Обвиняемым оказался тот самый Эмиль Анри, которого подозревали в подбрасывании бомбы в офис компании «Сосьете де мин де Кармо», от взрыва которой погибли шестеро полицейских. Теперь он признался в причастности и к другим убийствам, хотя доказательств найти уже было невозможно. Он утверждал, что взорвал бомбу в кафе «Терминус», мстя за Вайяна и намереваясь «совершить как можно больше убийств»: «Я насчитал пятнадцать убитых и двадцать раненых». Действительно, полиция нашла в его комнате материалов, достаточных для изготовления двенадцати и даже пятнадцати бомб. Бесстрастность, интеллектуальность и презрительное отношение к человеку кое-кому дали повод назвать Анри «святым Юстом анархизма». Он был блистательным студентом, учась в престижном институте Эколь Политекник, откуда его отчислили за оскорбление профессора, и ему пришлось зарабатывать на жизнь, помогая торговцу мануфактурой и получая за это 120 франков в месяц. В двадцать два года он, подобно Беркману, был и самым образованным и знающим теорию анархизма террористом, и самым искренним.

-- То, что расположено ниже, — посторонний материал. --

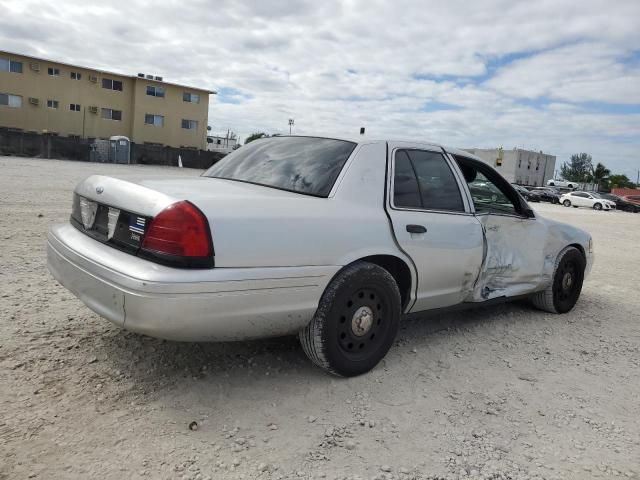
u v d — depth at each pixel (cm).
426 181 391
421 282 376
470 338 446
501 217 444
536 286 503
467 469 258
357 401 317
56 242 336
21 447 245
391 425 294
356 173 348
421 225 366
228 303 275
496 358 407
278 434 276
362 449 269
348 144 368
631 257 1088
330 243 313
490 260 432
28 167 2669
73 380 312
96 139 4625
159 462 244
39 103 4759
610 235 1669
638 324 536
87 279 293
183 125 5472
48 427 263
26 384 302
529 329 484
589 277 795
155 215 274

В тюрьме Анри пространно описал цинизм и несправедливость буржуазного общества, свое отношение к анархизму, объяснив, что «приверженность к ценностям индивидуальной инициативы» не позволяла ему примкнуть к «стадным социалистам». Он продемонстрировал превосходное знание доктрин анархизма, сочинений Кропоткина, Реклю, Грава, Фора и других теоретиков, но особо отметил, что анархисты не должны быть «слепыми последователями», бездумно принимающими на веру их концепции.
Зловеще он объяснил, почему избрал для взрыва бомбы именно кафе «Терминус». Там находились, заявил Анри, «все те, кто доволен существующим порядком, все сообщники и слуги Собственности и Государства… вся масса добропорядочных мелких буржуев, зарабатывающих 300–500 франков в месяц, еще более рекционных, чем их хозяева, ненавидящих бедного человека и всегда занимающих сторону сильного». «Они – клиентура «Терминуса» и других заведений такого рода. Теперь вы знаете, почему я нанес удар именно там».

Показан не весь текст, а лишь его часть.